Thank you for your response! I have a few clarifying questions. If I understand correctly, the following code

def seir_one_step(st0, et0, it0, beta, gamma, delta):
bt0 = st0 * beta
ct0 = et0 * gamma
dt0 = it0 * delta

st1 = st0 - bt0
et1 = et0 + bt0 - ct0
it1 = it0 + ct0 - dt0
return st1, et1, it1

uses mean value of each B[t], C[t] and D[t] to initialize S, E and I for len(C) time steps. Prior to sampling we specify that C[t] and D[t] have binomial distribution with given observed data. However, we do not specify the distribution of B before the line

trace = pm.sample()

Here are my questions:

1. We are not directly using B, C or D to update S, E, I. (the seir_one_step uses only mean values.) Then how does the observed data affect values of the parameters?
2. How does the model know B[t] has binomial likelihood? And how does it impute B?

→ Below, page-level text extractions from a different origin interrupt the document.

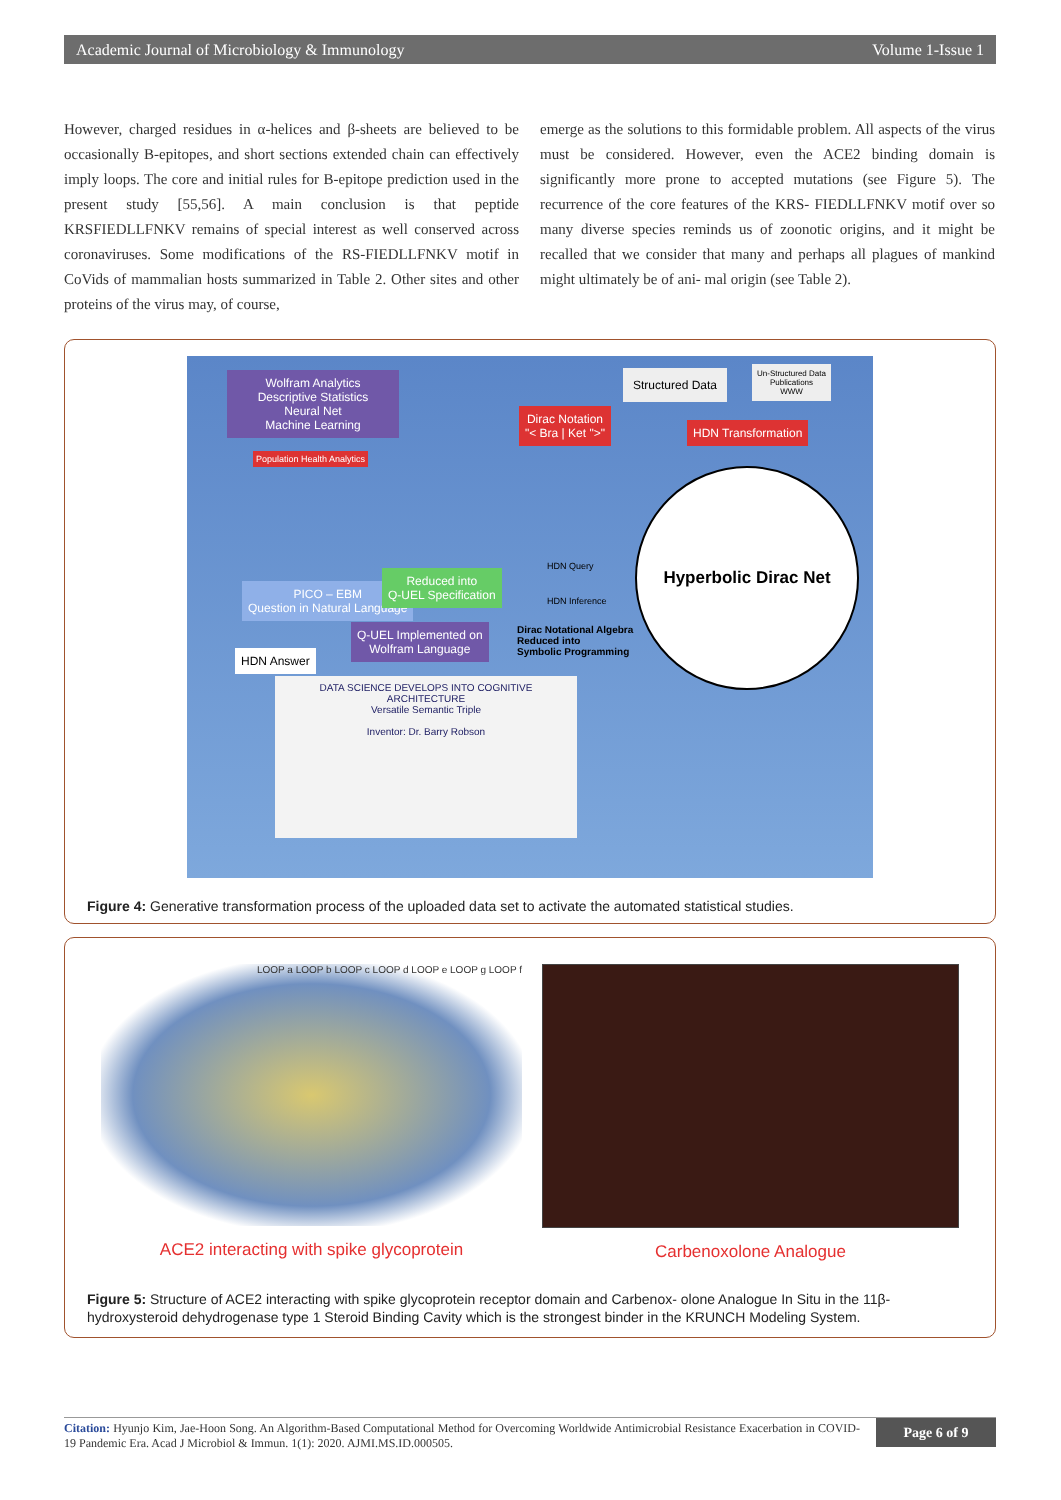Academic Journal of Microbiology & Immunology Volume 1-Issue 1
However, charged residues in α-helices and β-sheets are believed to be occasionally B-epitopes, and short sections extended chain can effectively imply loops. The core and initial rules for B-epitope prediction used in the present study [55,56]. A main conclusion is that peptide KRSFIEDLLFNKV remains of special interest as well conserved across coronaviruses. Some modifications of the RS-FIEDLLFNKV motif in CoVids of mammalian hosts summarized in Table 2. Other sites and other proteins of the virus may, of course,
emerge as the solutions to this formidable problem. All aspects of the virus must be considered. However, even the ACE2 binding domain is significantly more prone to accepted mutations (see Figure 5). The recurrence of the core features of the KRS- FIEDLLFNKV motif over so many diverse species reminds us of zoonotic origins, and it might be recalled that we consider that many and perhaps all plagues of mankind might ultimately be of ani- mal origin (see Table 2).
Wolfram Analytics
Descriptive Statistics
Neural Net
Machine Learning
Population Health Analytics
Structured Data
Un-Structured Data
Publications
WWW
Dirac Notation
"< Bra | Ket ">"
HDN Transformation
Hyperbolic Dirac Net
PICO – EBM
Question in Natural Language
Reduced into
Q-UEL Specification
HDN Answer
Q-UEL Implemented on
Wolfram Language
Dirac Notational Algebra
Reduced into
Symbolic Programming
HDN Query
HDN Inference
DATA SCIENCE DEVELOPS INTO COGNITIVE ARCHITECTURE
Versatile Semantic Triple
Inventor: Dr. Barry Robson
Figure 4: Generative transformation process of the uploaded data set to activate the automated statistical studies.
LOOP a LOOP b LOOP c LOOP d LOOP e LOOP g LOOP f
ACE2 interacting with spike glycoprotein
Carbenoxolone Analogue
Figure 5: Structure of ACE2 interacting with spike glycoprotein receptor domain and Carbenox- olone Analogue In Situ in the 11β-hydroxysteroid dehydrogenase type 1 Steroid Binding Cavity which is the strongest binder in the KRUNCH Modeling System.
Citation: Hyunjo Kim, Jae-Hoon Song. An Algorithm-Based Computational Method for Overcoming Worldwide Antimicrobial Resistance Exacerbation in COVID-19 Pandemic Era. Acad J Microbiol & Immun. 1(1): 2020. AJMI.MS.ID.000505.
Page 6 of 9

The information is connected through ct = pm.Binomial('c_t', et, gamma, observed=C), where the output variable et is produced by the theano.scan

It does not, but as you are not observing B[t] anyway, it doesnt really matters to have precise likelihood.

I know that I am late to this question and in addition I am asking only a remotely related question, but I am trying to do something similar like light_kira and the inner workings of tt.scan confuse me.

I have dummed down the above functionality to:

s0= 100.

C = np.array([3, 5, 8, 13, 21, 26, 10, 3], dtype=np.float64)
D = np.array([1, 2, 3, 7, 9, 11, 5, 1], dtype=np.float64)

def seir_one_step(st0):
st1 = st0 + tt.as_tensor_variable(1.0)
return st1

sk0 = [tt.dscalar() for x in [s0]]
st, updates = theano.scan(fn=seir_one_step, outputs_info=[sk0], n_steps=len(C))

f = theano.function(inputs=[sk0], outputs=(st), updates=updates)
f(1.0)
array([[2.],
[3.],
[4.],
[5.],
[6.],
[7.],
[8.],
[9.]])

But this outputs a 2d tensor.

The only way I seem to be able to generate a 1d tensor is by introducing a dummy second variable like this:

s0= 100.
st0 = [theano.shared(x) for x in [s0]]

C = np.array([3, 5, 8, 13, 21, 26, 10, 3], dtype=np.float64)
D = np.array([1, 2, 3, 7, 9, 11, 5, 1], dtype=np.float64)

def seir_one_step(st0, dt0):
st1 = st0 + tt.as_tensor_variable(1.0)
return st1, tt.as_tensor_variable(np.array(1.0, dtype=np.float64))

sk0,dk0 = [tt.dscalar() for x in [s0, 1.0]]
(st,_), updates = theano.scan(fn=seir_one_step, outputs_info=[sk0, dk0], n_steps=len(C))

f = theano.function(inputs=[sk0, dk0], outputs=(st,), updates=updates)
f(1.0, 1.0)
[array([2., 3., 4., 5., 6., 7., 8., 9.])]

How can I get a 1d tensor as output without having to resort to a dummy second variable?